OpenAI’s internal reasoning model has cracked the planar unit distance problem — a famous open question first posed by mathematician Paul Erdős in 1946. It’s the first time an OpenAI system has solved a long-standing research problem without step-by-step human guidance. External mathematicians verified the proof, which used tools from algebraic number theory and disproved the long-held belief that the best solutions looked like square grids.
The math problem solved
The planar unit distance problem asks how many times a fixed distance can appear among n points in the plane. Erdős offered a $500 prize for its solution decades ago. Until now, no one — human or machine — had found a definitive answer. The OpenAI model autonomously worked through the problem, employing algebraic number theory in ways that surprised the humans who reviewed the results. The company framed the milestone as part of a broader push toward automated research, arguing that similar reasoning could one day speed up discovery in biology, physics, materials science, and medicine.
OpenAI’s IPO plans
Separately, OpenAI is reportedly preparing an initial public offering filing as soon as this week. The move comes after a US jury cleared the company in a lawsuit brought by Elon Musk.

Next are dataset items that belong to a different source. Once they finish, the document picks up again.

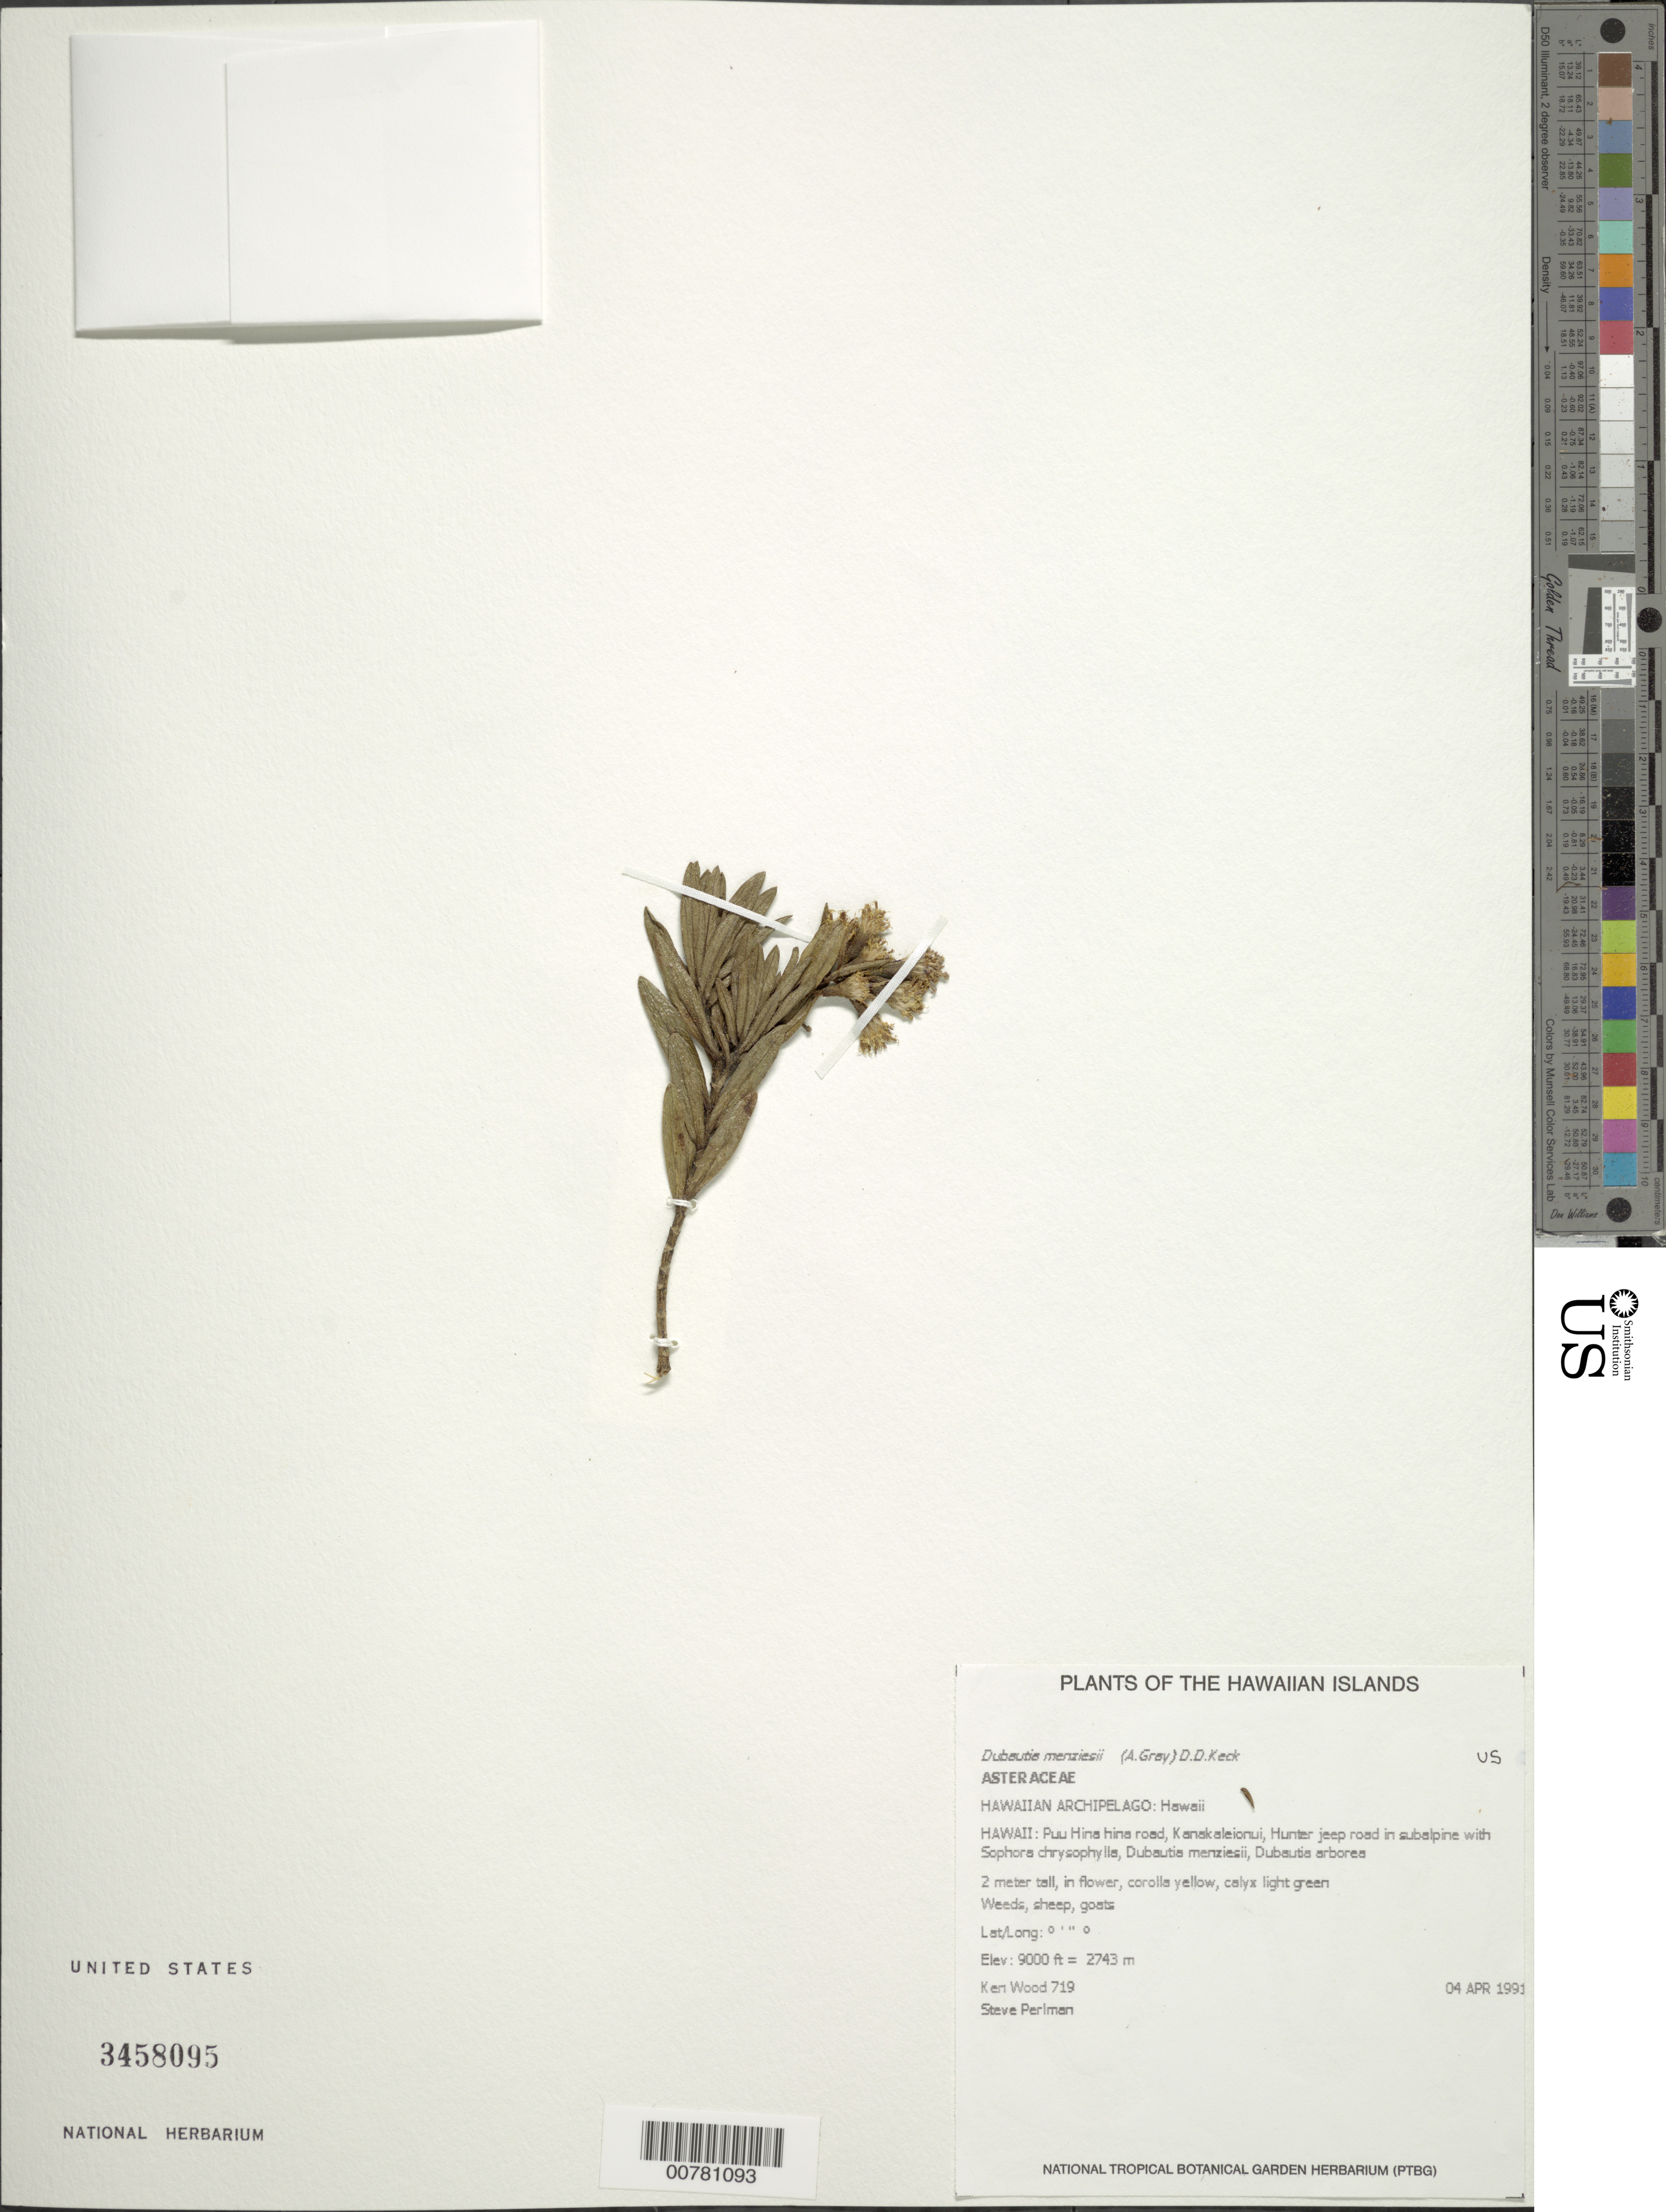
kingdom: Plantae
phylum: Tracheophyta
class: Magnoliopsida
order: Asterales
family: Asteraceae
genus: Dubautia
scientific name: Dubautia arborea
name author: (A. Gray) D.D. Keck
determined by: Baldwin, B. G.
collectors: K. R. Wood & S. P. Perlman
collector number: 719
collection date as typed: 4 Apr 1991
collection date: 1991-04-04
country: United States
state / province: Hawaii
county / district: Hawaii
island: Hawaii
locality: Puu Hina Hina road, Kanakaleionui, Hunter jeep road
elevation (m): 2743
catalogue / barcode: US 3458095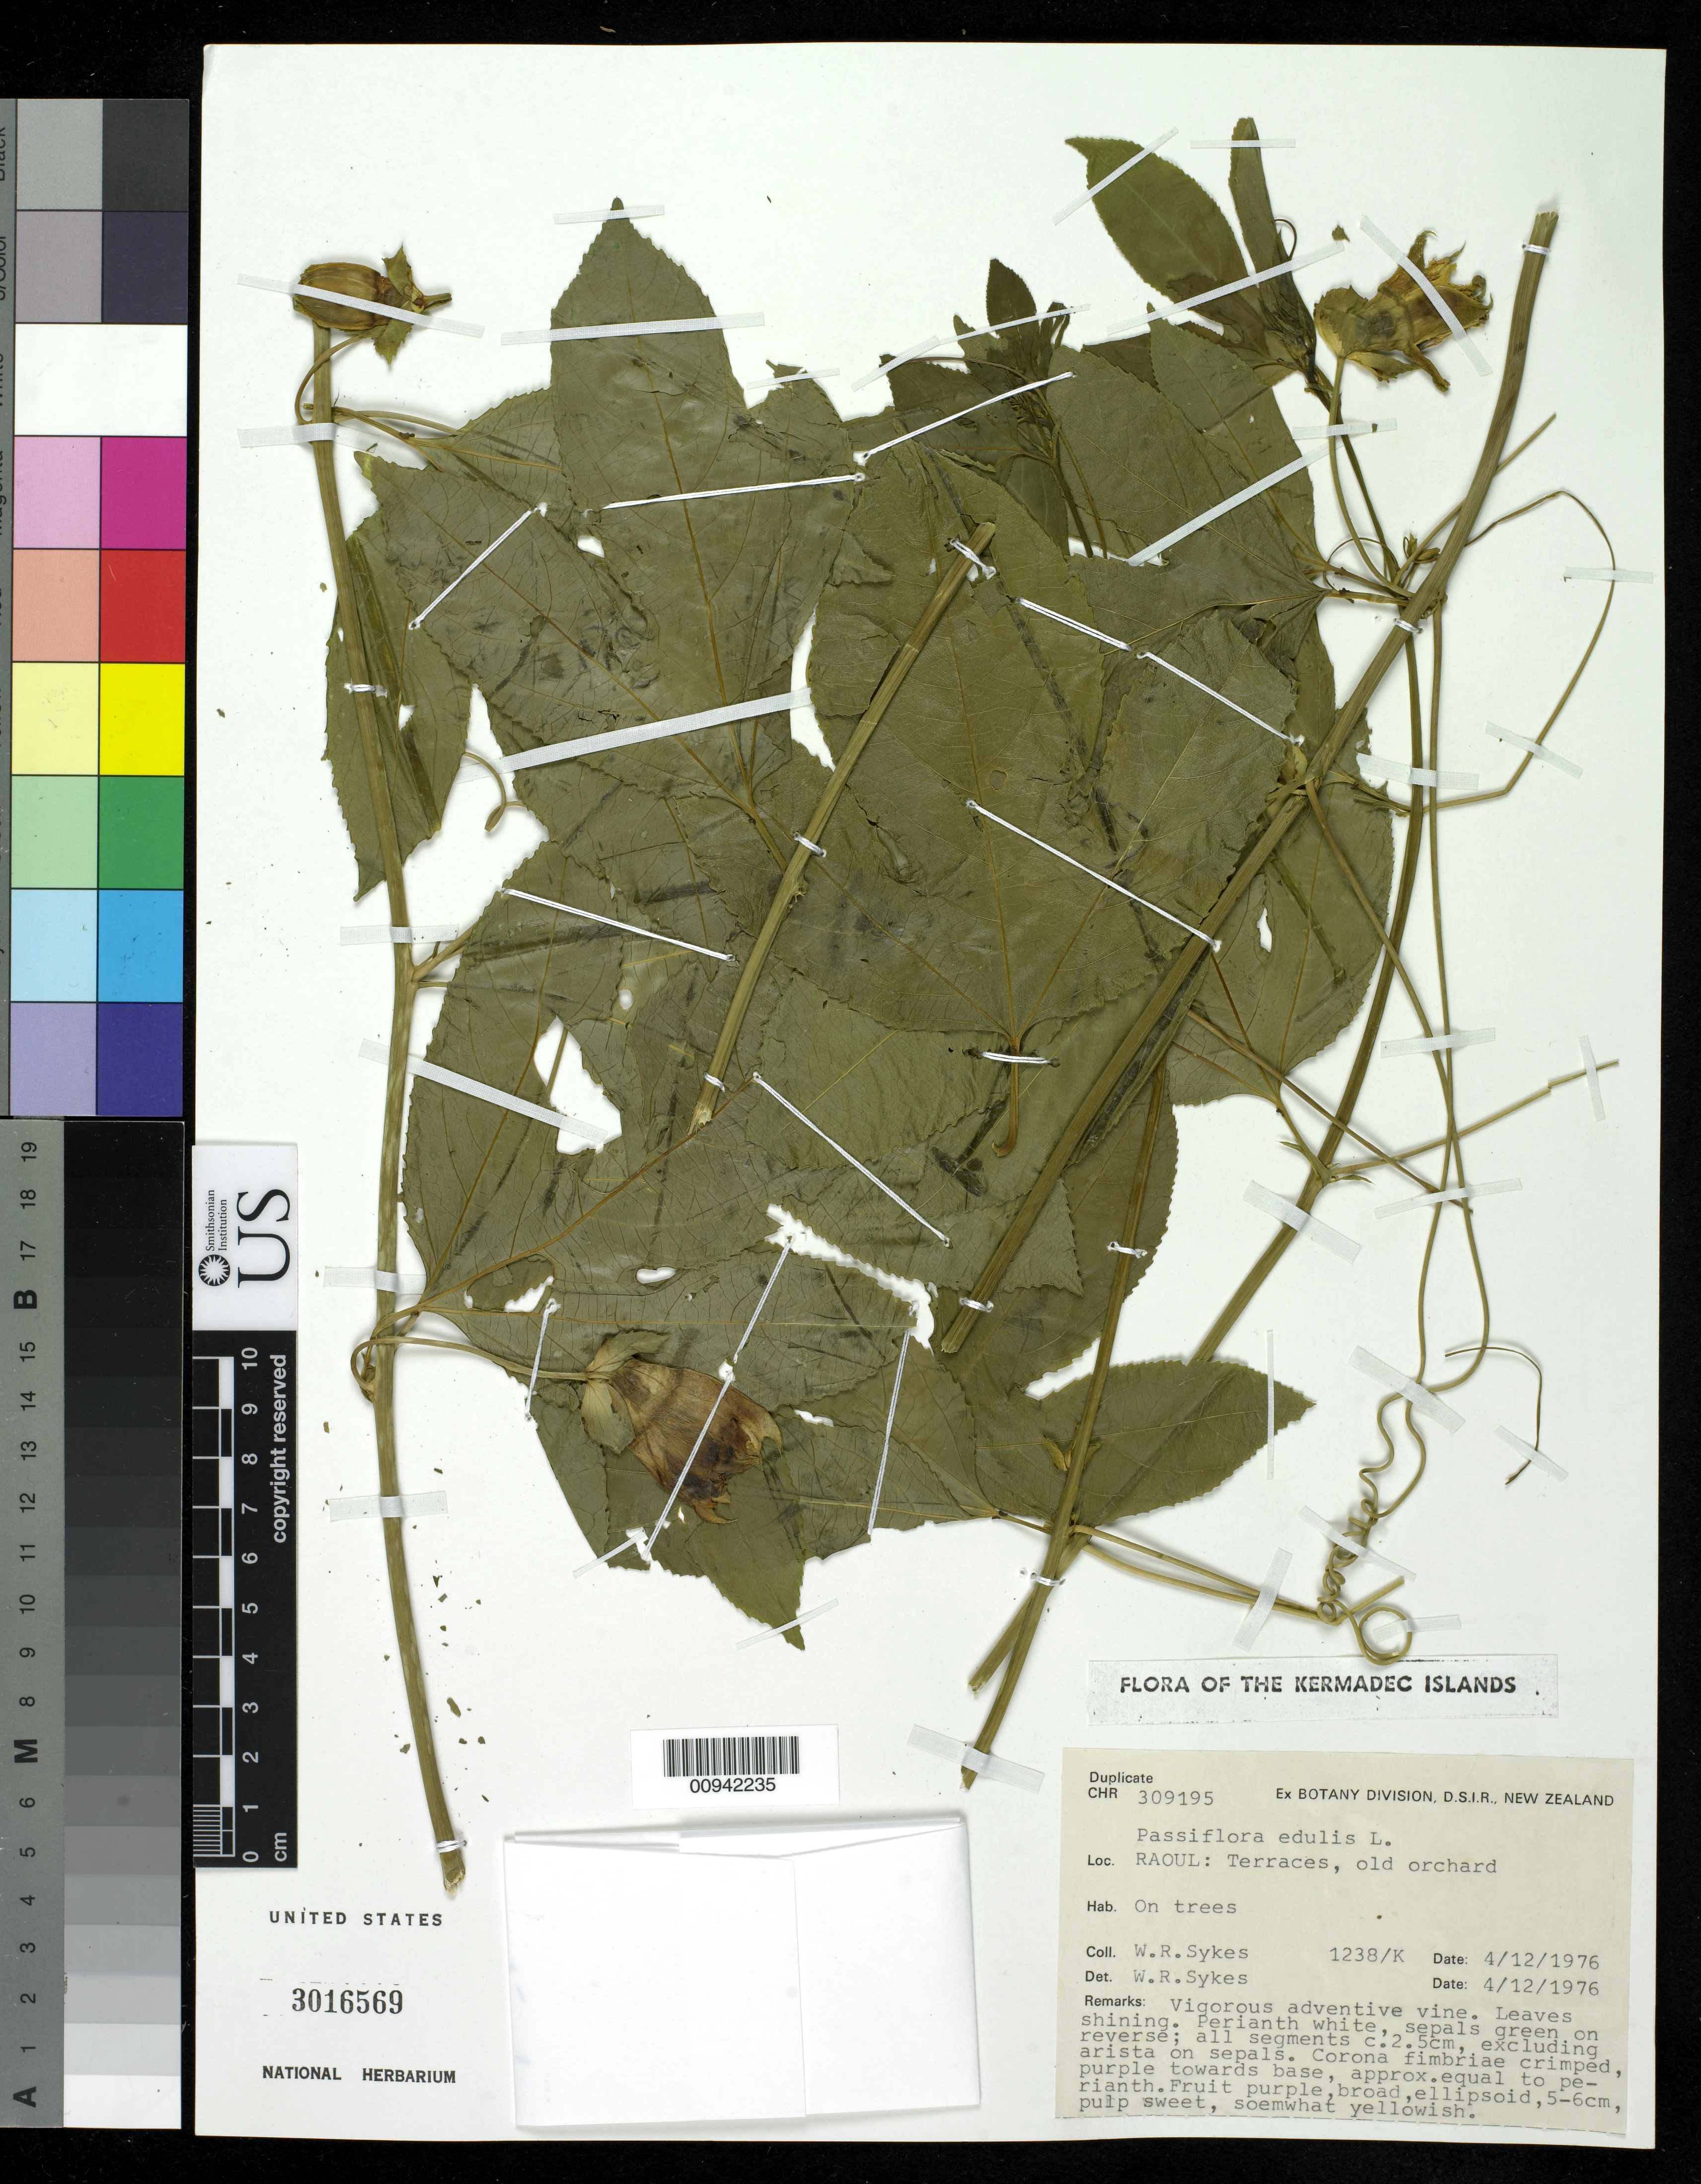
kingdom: Plantae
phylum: Tracheophyta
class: Magnoliopsida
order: Malpighiales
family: Passifloraceae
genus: Passiflora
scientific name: Passiflora edulis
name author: Sims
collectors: W. R. Sykes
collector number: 1238/K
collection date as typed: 12 Apr 1976 or 04 Dec 1976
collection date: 1976-04-12 or 1976-12-04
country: New Zealand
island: Raoul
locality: Kermadec Islands, Raoul: Terraces, old orchard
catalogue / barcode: US 3016569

The IPO would give the public a chance to buy into a firm that has drawn billions in investment and whose chatbot, ChatGPT, reshaped how the world thinks about artificial intelligence. Details about the offering — including the expected valuation and the number of shares — have not been disclosed.
Anthropic and talent moves
Meanwhile, rival Anthropic is on track for its first profitable quarter, with projected revenue of $10.9 billion. The company has been quietly building its own large language models and has attracted top talent from OpenAI. Former OpenAI founding member Andrej Karpathy recently joined Anthropic to focus on frontier model research, signaling that the war for AI talent remains intense.
The next frontier: agentic AI
The broader industry is shifting toward what some call “agentic” AI — systems that can act, not just answer. Citadel CEO Ken Griffin warned that agentic AI is starting to replace PhD-level finance tasks in hours rather than months. Some observers argue that the next competitive edge in AI will come from access to real-world execution data that lets these systems take action. That raises a question the industry hasn’t yet answered: who controls the data that trains the agents that will run the world?